SOURCE MATERIAL:
-- -- --
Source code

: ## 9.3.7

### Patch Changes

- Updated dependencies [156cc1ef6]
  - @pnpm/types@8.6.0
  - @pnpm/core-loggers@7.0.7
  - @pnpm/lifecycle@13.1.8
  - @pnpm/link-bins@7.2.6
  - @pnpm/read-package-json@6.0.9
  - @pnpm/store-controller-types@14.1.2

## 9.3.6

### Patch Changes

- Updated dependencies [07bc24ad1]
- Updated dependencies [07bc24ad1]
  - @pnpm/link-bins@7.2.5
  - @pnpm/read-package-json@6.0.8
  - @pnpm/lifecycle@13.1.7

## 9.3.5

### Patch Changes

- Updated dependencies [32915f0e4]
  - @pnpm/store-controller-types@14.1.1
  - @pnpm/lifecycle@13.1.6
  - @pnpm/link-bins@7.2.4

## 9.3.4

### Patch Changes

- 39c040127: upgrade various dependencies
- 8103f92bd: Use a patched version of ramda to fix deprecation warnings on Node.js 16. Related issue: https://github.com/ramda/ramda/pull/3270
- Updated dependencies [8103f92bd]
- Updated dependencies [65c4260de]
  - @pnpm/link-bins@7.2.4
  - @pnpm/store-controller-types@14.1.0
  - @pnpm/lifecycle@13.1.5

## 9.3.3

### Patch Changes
-- -- --
YOUR GOAL:
Render the lines of each row above as a numbered list, omitting any blank lines.

RESULT FOR THIS EXERCISE:
1. Source code
2. : ## 9.3.7
3. ### Patch Changes
4. - Updated dependencies [156cc1ef6]
5.   - @pnpm/types@8.6.0
6.   - @pnpm/core-loggers@7.0.7
7.   - @pnpm/lifecycle@13.1.8
8.   - @pnpm/link-bins@7.2.6
9.   - @pnpm/read-package-json@6.0.9
10.   - @pnpm/store-controller-types@14.1.2
11. ## 9.3.6
12. ### Patch Changes
13. - Updated dependencies [07bc24ad1]
14. - Updated dependencies [07bc24ad1]
15.   - @pnpm/link-bins@7.2.5
16.   - @pnpm/read-package-json@6.0.8
17.   - @pnpm/lifecycle@13.1.7
18. ## 9.3.5
19. ### Patch Changes
20. - Updated dependencies [32915f0e4]
21.   - @pnpm/store-controller-types@14.1.1
22.   - @pnpm/lifecycle@13.1.6
23.   - @pnpm/link-bins@7.2.4
24. ## 9.3.4
25. ### Patch Changes
26. - 39c040127: upgrade various dependencies
27. - 8103f92bd: Use a patched version of ramda to fix deprecation warnings on Node.js 16. Related issue: https://github.com/ramda/ramda/pull/3270
28. - Updated dependencies [8103f92bd]
29. - Updated dependencies [65c4260de]
30.   - @pnpm/link-bins@7.2.4
31.   - @pnpm/store-controller-types@14.1.0
32.   - @pnpm/lifecycle@13.1.5
33. ## 9.3.3
34. ### Patch Changes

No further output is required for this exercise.